── TEXT EXCERPT ──

The resulting engineered servers are a testament to the blood, sweat and tears that were shed in the name of creating a reliable, high-performance big data environment. And I can prove it.

Most shared virtual instances — the scalable infrastructure many users employ for big data — use network-attached storage for their platform's storage. When data has to be queried over a network connection (rather than from a local disk), you introduce latency and more "moving parts" that have to work together. Disk I/O might be amazing on the enterprise SAN where your data lives, but because that data is not stored on-server with your processor or memory resources, performance can sporadically go from "Amazing" to "I Hate My Life" depending on network traffic. When I've tested the IOPS for network-attached storage from a large competitor's virtual instances, I saw an average of around 400 IOPS per mount. It's difficult to say whether that's "not good enough" because every application will have different needs in terms of concurrent reads and writes, but it certainly could be better. We performed some internal testing of the IOPS for the hard drive configurations in our Medium and Large MongoDB engineered servers to give you an apples-to-apples comparison.

───

### TASK 1
Reproduce, word for word, everything in the storage excerpt from "The resulting engineered" down to "can prove it.".

── THE INPUT ──

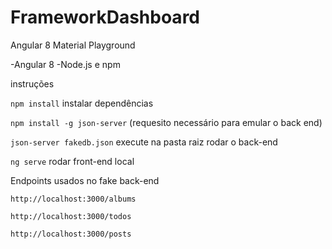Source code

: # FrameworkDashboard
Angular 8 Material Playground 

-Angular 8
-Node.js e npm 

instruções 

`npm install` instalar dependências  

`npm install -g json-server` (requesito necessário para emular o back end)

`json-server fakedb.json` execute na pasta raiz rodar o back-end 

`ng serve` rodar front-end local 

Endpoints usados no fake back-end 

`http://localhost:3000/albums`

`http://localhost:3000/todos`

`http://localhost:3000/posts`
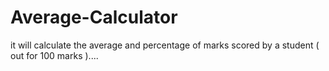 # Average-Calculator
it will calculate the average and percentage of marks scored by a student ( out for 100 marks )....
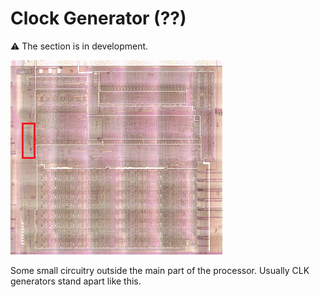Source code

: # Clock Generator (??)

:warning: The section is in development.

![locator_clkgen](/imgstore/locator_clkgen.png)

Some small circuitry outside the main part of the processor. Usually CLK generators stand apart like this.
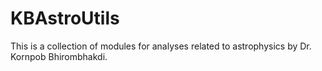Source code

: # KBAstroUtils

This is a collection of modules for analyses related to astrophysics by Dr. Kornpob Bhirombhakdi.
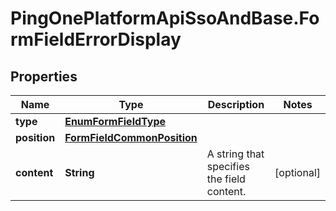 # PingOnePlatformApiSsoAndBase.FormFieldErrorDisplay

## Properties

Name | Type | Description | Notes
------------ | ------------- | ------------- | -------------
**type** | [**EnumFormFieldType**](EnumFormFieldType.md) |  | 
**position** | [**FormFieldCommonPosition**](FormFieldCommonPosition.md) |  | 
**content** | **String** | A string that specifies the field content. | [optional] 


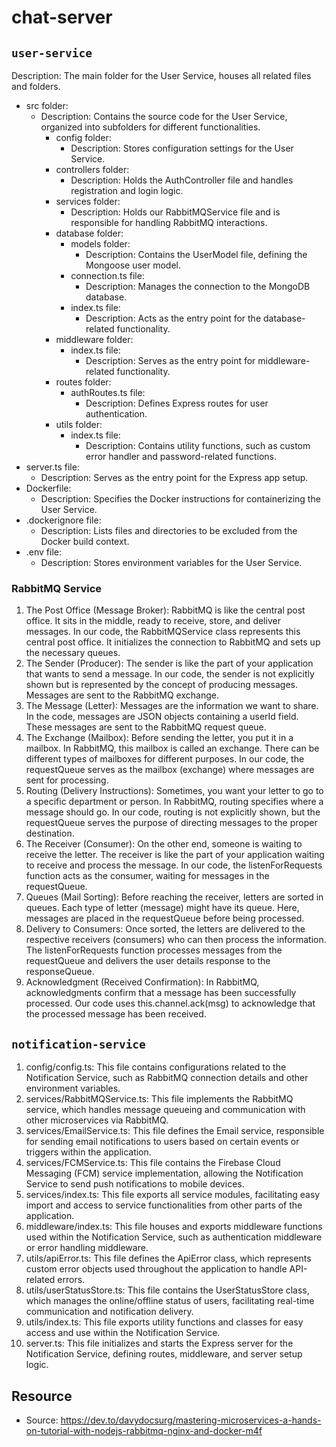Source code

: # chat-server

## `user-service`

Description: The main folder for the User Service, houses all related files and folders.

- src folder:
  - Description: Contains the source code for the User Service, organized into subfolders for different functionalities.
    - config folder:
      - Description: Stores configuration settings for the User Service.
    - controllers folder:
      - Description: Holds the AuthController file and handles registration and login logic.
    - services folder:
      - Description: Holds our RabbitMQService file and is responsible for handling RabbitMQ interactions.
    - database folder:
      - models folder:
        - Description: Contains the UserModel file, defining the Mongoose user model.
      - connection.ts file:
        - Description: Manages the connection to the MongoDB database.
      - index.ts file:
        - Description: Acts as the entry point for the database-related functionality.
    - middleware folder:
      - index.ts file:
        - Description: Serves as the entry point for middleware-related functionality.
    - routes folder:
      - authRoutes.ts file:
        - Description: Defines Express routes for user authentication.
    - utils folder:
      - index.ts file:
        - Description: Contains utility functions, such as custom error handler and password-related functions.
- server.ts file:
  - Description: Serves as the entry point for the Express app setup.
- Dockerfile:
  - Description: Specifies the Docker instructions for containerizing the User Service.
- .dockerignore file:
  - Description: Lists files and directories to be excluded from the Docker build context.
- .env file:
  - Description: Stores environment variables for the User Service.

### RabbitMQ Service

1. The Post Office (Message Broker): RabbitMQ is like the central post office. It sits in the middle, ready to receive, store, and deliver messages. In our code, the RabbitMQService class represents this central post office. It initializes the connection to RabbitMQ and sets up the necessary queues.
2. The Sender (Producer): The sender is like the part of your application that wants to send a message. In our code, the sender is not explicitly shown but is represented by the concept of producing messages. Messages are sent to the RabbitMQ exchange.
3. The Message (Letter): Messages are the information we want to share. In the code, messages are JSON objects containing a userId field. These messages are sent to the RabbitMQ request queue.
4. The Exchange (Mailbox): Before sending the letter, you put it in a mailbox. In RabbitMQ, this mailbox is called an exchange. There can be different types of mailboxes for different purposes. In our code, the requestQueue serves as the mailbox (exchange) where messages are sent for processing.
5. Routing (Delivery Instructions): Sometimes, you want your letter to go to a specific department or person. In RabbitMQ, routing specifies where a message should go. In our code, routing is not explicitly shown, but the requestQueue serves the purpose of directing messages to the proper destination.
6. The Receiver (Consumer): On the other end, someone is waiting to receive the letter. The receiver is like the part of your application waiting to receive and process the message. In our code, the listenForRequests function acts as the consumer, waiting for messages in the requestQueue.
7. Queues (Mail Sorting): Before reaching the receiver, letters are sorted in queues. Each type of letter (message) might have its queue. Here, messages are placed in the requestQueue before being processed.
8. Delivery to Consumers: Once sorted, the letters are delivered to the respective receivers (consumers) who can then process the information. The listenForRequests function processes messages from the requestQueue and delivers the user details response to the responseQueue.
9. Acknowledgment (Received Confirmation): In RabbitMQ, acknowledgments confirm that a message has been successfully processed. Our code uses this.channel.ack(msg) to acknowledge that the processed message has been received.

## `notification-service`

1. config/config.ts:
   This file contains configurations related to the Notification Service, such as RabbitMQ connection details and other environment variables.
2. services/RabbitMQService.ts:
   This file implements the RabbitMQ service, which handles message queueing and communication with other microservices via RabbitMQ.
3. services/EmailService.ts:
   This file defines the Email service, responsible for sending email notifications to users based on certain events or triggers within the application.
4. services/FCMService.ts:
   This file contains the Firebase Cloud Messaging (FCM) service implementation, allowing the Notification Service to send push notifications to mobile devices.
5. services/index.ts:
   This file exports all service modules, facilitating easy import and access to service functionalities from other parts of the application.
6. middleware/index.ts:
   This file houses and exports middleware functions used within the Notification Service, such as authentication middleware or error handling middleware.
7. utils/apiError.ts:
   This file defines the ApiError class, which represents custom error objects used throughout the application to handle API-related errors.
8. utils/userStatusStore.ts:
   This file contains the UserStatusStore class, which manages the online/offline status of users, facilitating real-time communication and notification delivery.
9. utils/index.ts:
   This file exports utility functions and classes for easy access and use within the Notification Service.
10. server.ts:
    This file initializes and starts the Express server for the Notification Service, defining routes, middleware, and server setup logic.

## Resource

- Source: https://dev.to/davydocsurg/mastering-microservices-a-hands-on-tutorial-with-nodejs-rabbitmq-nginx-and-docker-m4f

───

### TASK 2
Write out everything in the stored data above, from its very start down to and including the line that contains "## Properties", leaving out the pictures.

### OUTPUT 1
The resulting engineered servers are a testament to the blood, sweat and tears that were shed in the name of creating a reliable, high-performance big data environment. And I can prove it.

### OUTPUT 2
Source code

: # FrameworkDashboard
Angular 8 Material Playground 

-Angular 8
-Node.js e npm 

instruções 

`npm install` instalar dependências  

`npm install -g json-server` (requesito necessário para emular o back end)

`json-server fakedb.json` execute na pasta raiz rodar o back-end 

`ng serve` rodar front-end local 

Endpoints usados no fake back-end 

`http://localhost:3000/albums`

`http://localhost:3000/todos`

`http://localhost:3000/posts`
 # Average-Calculator
it will calculate the average and percentage of marks scored by a student ( out for 100 marks )....
Source code

: # Clock Generator (??)

:warning: The section is in development.

![locator_clkgen](/imgstore/locator_clkgen.png)

Some small circuitry outside the main part of the processor. Usually CLK generators stand apart like this.
Source code

: # KBAstroUtils

This is a collection of modules for analyses related to astrophysics by Dr. Kornpob Bhirombhakdi.
 # PingOnePlatformApiSsoAndBase.FormFieldErrorDisplay

## Properties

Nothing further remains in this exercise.